1. In problem set 2 you were asked to propose a statistical model with population features that may be appropriate to estimate from the real data set you have chosen for your class project. Given the statistical model or models that you proposed, the next step is to determine how to fit the proposed model(s). What estimation procedures and algorithms could you use to fit your proposed model(s)? For example, common options are least squares estimates, maximum likelihood estimates, method of moments estimates. You do not need to fully specify an estimation procedure or algorithm, just search for resources to learn more about your proposed model(s) and list appropriate estimation procedures and/or algorithms with a brief explanation of why they are appropriate.

  2. Let \(V\) be a convex subset of some vector space. Recall that a function \(f : V \to \mathbb{R}\) is said to be convex if for every \(x, y \in V\) and every \(\lambda \in [0, 1]\),

    \[ f(\lambda x + (1 - \lambda)y) \leq \lambda f(x) + (1 - \lambda)f(y). \]

    Show, by definition, that the sum of squared errors function

    \[ Q(\beta) := \|Y - X\beta\|_2^2 \]

    is convex.

  3. The defining property of a projection matrix \(A\) is that \(A \cdot A = A\). Establish the following facts.

    1. If \(A\) is a projection matrix, then all of its eigenvalues are either zero or one.
    2. If \(A \in \mathbb{R}^{p \times p}\) is a projection and symmetric (i.e., an orthogonal projection matrix), then for every vector \(v\) the projection \(Av\) is orthogonal to \(v - Av\).
    1. Write an R function that takes as input \((y, X)\), where \(y\) is an \(n\)-dimensional vector and \(X\) is an \(n \times p\) matrix, and returns the least squares coefficient estimates by solving the normal equations

      \[ X'Xb = X'y \]

      with Gaussian elimination and the back-substitution algorithms.

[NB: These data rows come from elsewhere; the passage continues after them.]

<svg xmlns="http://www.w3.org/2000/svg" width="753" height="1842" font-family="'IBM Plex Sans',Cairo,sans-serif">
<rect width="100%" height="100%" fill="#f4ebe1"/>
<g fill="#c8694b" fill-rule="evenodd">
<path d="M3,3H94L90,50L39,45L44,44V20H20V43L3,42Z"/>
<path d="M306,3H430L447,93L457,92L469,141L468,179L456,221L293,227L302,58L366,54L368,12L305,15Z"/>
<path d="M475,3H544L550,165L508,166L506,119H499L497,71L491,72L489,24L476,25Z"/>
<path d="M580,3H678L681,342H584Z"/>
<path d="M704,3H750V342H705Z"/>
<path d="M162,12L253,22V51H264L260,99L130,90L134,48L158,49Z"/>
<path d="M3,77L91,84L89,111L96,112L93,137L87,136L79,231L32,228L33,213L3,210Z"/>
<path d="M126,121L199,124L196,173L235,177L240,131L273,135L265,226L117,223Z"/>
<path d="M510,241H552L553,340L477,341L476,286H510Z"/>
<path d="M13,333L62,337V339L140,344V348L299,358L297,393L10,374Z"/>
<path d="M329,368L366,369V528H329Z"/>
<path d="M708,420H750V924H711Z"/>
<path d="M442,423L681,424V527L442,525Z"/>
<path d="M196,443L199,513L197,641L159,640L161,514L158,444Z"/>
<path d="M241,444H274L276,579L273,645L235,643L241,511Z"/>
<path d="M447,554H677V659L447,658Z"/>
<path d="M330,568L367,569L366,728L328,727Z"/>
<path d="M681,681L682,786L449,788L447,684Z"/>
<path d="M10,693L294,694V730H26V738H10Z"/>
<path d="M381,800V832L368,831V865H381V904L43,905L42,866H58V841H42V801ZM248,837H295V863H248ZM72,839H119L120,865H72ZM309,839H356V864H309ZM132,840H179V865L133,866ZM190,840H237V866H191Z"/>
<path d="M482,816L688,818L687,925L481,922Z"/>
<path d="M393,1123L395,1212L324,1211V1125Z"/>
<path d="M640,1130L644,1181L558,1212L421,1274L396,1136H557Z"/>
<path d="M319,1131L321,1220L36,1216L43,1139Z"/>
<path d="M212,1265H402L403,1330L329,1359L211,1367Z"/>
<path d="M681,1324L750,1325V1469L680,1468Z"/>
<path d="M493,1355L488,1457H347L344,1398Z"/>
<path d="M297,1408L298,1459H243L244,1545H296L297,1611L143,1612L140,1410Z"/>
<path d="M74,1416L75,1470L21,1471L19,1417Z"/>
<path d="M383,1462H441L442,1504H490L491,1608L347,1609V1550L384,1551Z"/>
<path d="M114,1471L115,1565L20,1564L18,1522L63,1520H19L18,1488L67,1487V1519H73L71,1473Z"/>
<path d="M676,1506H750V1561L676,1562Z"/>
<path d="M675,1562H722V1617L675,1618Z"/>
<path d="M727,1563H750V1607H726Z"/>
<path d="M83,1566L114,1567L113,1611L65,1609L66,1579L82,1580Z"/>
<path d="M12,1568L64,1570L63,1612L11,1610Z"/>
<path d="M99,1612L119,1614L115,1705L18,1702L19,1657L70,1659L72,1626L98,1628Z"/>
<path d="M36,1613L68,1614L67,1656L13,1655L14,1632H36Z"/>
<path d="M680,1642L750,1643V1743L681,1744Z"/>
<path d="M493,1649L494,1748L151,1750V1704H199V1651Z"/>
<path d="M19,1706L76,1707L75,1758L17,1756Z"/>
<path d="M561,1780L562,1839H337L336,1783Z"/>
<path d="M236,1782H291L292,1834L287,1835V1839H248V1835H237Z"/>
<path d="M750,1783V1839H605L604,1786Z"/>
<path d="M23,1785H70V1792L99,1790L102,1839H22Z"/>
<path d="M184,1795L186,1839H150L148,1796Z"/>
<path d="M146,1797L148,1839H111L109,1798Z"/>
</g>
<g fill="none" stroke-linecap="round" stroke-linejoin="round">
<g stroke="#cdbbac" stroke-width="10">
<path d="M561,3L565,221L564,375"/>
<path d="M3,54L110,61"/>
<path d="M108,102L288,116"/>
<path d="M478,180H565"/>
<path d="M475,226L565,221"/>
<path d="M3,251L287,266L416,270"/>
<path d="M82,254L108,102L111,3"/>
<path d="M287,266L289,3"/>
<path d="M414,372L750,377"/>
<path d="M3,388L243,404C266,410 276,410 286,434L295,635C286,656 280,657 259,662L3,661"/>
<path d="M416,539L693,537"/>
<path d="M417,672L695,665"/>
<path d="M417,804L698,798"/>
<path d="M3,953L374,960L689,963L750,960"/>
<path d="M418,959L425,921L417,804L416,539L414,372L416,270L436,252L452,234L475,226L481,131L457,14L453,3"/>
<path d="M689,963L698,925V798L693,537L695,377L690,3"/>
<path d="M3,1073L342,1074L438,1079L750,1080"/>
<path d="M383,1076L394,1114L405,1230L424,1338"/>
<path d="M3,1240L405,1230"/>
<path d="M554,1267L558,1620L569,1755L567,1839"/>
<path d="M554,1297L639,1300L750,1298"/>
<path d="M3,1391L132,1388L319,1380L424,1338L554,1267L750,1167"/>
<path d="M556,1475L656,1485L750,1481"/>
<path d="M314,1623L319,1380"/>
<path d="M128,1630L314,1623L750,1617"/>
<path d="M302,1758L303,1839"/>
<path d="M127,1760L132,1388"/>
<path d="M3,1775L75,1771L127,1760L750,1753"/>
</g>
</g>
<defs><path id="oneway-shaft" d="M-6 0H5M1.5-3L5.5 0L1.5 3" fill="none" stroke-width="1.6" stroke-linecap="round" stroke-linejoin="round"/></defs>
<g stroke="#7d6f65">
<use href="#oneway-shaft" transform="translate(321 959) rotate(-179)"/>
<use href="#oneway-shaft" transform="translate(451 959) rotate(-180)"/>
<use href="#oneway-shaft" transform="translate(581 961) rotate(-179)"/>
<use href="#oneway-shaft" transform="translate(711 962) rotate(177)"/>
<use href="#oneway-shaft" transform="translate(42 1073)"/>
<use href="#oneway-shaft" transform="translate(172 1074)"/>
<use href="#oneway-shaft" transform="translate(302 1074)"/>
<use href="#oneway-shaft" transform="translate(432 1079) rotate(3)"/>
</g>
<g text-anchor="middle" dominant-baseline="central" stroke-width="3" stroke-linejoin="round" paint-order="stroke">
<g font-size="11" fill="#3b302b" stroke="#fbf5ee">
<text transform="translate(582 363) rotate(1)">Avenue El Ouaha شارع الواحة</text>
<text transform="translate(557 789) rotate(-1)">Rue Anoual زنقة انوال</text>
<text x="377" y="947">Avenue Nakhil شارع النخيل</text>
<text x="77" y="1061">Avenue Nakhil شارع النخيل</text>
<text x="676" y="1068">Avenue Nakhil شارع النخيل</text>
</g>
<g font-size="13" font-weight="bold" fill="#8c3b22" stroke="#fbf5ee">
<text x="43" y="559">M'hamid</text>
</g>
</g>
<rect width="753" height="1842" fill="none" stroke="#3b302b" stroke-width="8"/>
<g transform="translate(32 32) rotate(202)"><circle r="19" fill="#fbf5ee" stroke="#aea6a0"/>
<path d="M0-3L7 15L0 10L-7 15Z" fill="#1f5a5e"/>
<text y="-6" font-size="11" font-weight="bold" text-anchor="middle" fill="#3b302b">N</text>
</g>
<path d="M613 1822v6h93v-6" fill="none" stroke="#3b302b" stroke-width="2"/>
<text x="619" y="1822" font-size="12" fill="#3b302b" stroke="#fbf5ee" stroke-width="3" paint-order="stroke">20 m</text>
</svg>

    2. Generate synthetic regression data for various choices of \(n\) and \(p\) to test whether your least squares estimation procedure in part (a) works. Note, you should compare your least squares solution to the “true” coefficient values that you used to generate the data. Show that the quantity \(\|\hat{b} - b\|_2 < 10^{-4}\) for sufficiently large values of \(n\).

    3. Plot the regression line using the coefficients from part (a), for synthetic simple linear regression data (i.e., \(p = 2\) and \(b_0\) is an intercept).

  4. Repeat parts (a), (b), and (c) for problem 4 using the singular value decomposition of \(X = UDV'\) to simplify the task of solving the normal equations \(X'Xb = X'y\). Do you still need to use the Gaussian elimination and back-substitution algorithms?